Citrus greening or Huanglongbing disease, is the most serious threat to citriculture in the world today. It is caused by a gram-negative bacterium that has not been cultured. DNA-based detection methods have been reported, but they have not been systematically compared and shown to be effective and efficient for the three species of the pathogen. We compared seven different DNA-based methods. All were effective but some had different host specificities, and we were able to improve the sensitivities of these assays as compared to their original publications. Current quantitative PCR assays were 10-100 times more sensitive than the first generation PCR assays. One of these, developed by our team, can be used to detect all three species of the pathogen. Researchers, industry and regulatory officials must have reliable and well characterized assays for this pathogen in order to diagnose infected trees and certify young trees for planting.

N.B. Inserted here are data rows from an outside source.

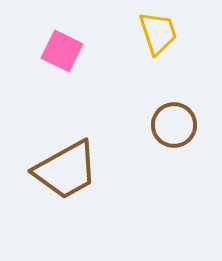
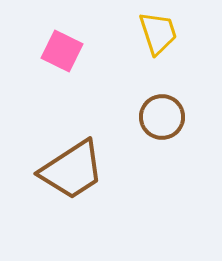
brown circle: moved 12 px left, 8 px up
brown trapezoid: moved 6 px right; rotated 4 degrees counterclockwise
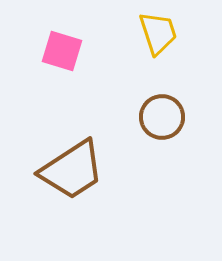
pink square: rotated 9 degrees counterclockwise
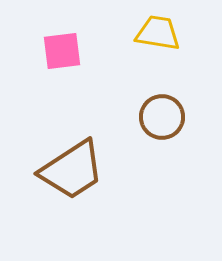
yellow trapezoid: rotated 63 degrees counterclockwise
pink square: rotated 24 degrees counterclockwise
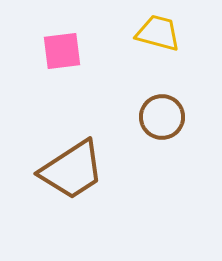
yellow trapezoid: rotated 6 degrees clockwise
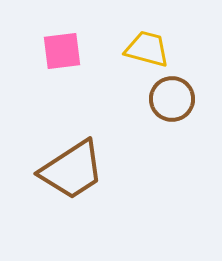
yellow trapezoid: moved 11 px left, 16 px down
brown circle: moved 10 px right, 18 px up
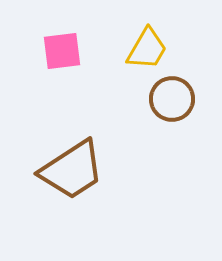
yellow trapezoid: rotated 105 degrees clockwise
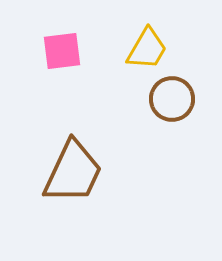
brown trapezoid: moved 1 px right, 2 px down; rotated 32 degrees counterclockwise
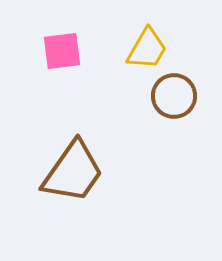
brown circle: moved 2 px right, 3 px up
brown trapezoid: rotated 10 degrees clockwise
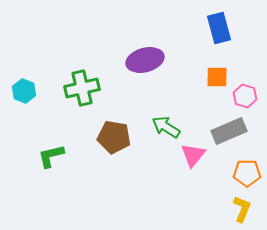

These assays will be necessary components of any recovery plan for the Florida citrus industry and will assist current efforts to limit the further spread of the disease in the United States.


5.Significant Activities that Support Special Target Populations
None


6.Technology Transfer

Number of patent applications filed4
Number of new commercial licenses granted1
Number of non-peer reviewed presentations and proceedings2

Review Publications
Li, W., Hartung, J.S., Levy, L. 2006. Evaluation of dna amplification methods for improved detection of candidatus liberibacter species associated with citrus huanglongbing. Plant Disease. 91:51-58.